他看了看盧飛,又看了看凌奕,說道︰「我此次是奉了我家主人的命令,特意先走一步,為小侯爺送生辰賀禮來的,本來在六月初便應當將這血珊瑚送至凌陽侯府交予小侯爺,回府復命的,卻不想小侯爺奉旨入京,我一路追來才將賀禮奉上。」他停頓了一下,看向主位上的凌奕道︰「小侯爺你是知道我的家主人的,他下南洋向來是定了歸期的,我此次入京同他說過之後,他著我運送一批貨物至刺桐本家,又刺桐港出海,務必要在他離開南洋之前將貨物送到。這貨是半年之前便訂下的,貨金也已交清,若是不能按時送達,那這些貨物便要砸在手里,滕家在南洋的聲譽亦會受損。」
商家,尤其是滕家這般富甲天下的商賈們,往往將信譽看得重于一切。他們以賠本做買賣,卻斷然不會做一點有損信譽的事情。
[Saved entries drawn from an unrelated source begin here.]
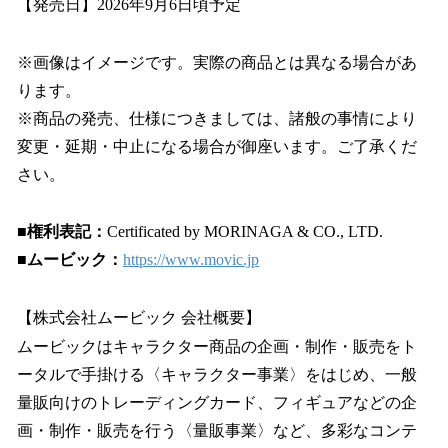
【発売日】2026年9月6日頃予定
※画像はイメージです。実際の商品とは異なる場合があ
ります。
※商品の発売、仕様につきましては、諸般の事情により
変更・延期・中止になる場合が御座います。ご了承くだ
さい。
■権利表記：
Certificated by MORINAGA & CO., LTD.
■ムービック：
https://www.movic.jp
【株式会社ムービック 会社概要】
ムービックはキャラクター商品の企画・制作・販売をト
ータルで手掛ける〈キャラクター事業〉をはじめ、一般
量販向けのトレーディングカード、フィギュアなどの企
画・制作・販売を行う〈量販事業〉など、多彩なコンテ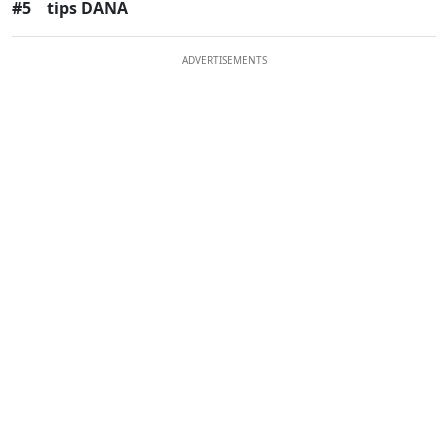
#5
tips DANA
ADVERTISEMENTS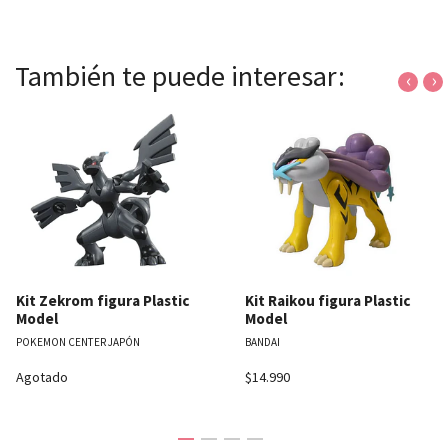
También te puede interesar:
‹
›
Kit Zekrom figura Plastic
Kit Raikou figura Plastic
Model
Model
POKEMON CENTER JAPÓN
BANDAI
Agotado
$14.990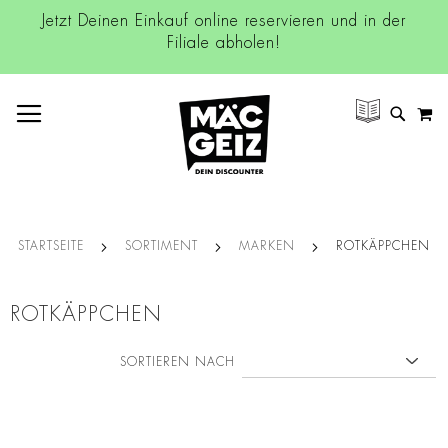
Jetzt Deinen Einkauf online reservieren und in der
Filiale abholen!
NAVIGATION UMSCHALTEN
M
SUCH
STARTSEITE
SORTIMENT
MARKEN
ROTKÄPPCHEN
ROTKÄPPCHEN
SORTIEREN NACH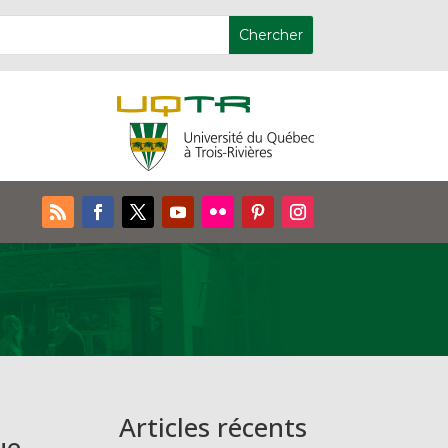
Articles récents
ue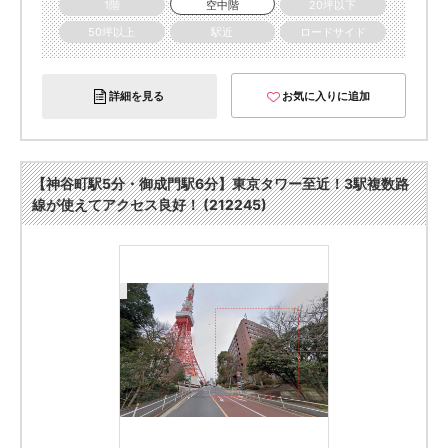
1階
空中階
20坪以下
50坪以上
駅近
ロードサイド
詳細を見る
お気に入りに追加
【神谷町駅5分・御成門駅6分】東京タワー至近！3駅複数路
線が使えてアクセス良好！ (212245)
凌奕聞言同盧飛對視一眼,後者沉默了一會兒,才開口說道︰「但若我就此放你們離去,若是查出那血珊瑚上確實被人動了手腳,那又當如何?」
這天大地大,離了京城,那盧飛就是想問,也不知道找誰問去了。凌奕又不似尋常人,他的事情,說嚴重些那便是上達天听的,若是到時候上面怪罪下來,莫說他,就算是京城府尹,也不一定擔得起責任。
就在膠著之際,凌奕開口了︰「此次商隊除了滕管事,還有人以領隊?」
「此次貨物貴重,商隊之中除了我還有京城的管事同行,他行走商道十幾年,想來領隊是沒有問題的。」滕甲思索了一下,看了兩人一眼,說道︰「若是盧大人不放心,我以留在京城之中隨時等候差遣,畢竟事關小侯爺的安危,若是真有人借由我滕家之手謀害于他,便是陷我家主人于不義之中,這等陰險毒辣的小人行徑,不查個水落石出難消我心頭只恨!」
凌奕听了,點頭應道︰「確實,若那血珊瑚真被人動了手腳,這等離間我同滕三爺的毒計,都甚為惡!我們萬不自亂陣腳,做了那讓親者痛仇者快的事情!」
「小侯爺所言極是!」盧飛見兩人已然有了共識,立刻出聲附和道︰「既是如此,不若請滕管事暫留于京中等候問詢,而滕家商隊則運了貨物先行離去,這般行事,滕管事以為如何?」
「如此便再好不過了!」滕甲聞言立刻點頭應道,轉身正要吩咐同行的滕家商隊什麼,卻徒然頓了一下,轉頭看著凌奕欲言又止。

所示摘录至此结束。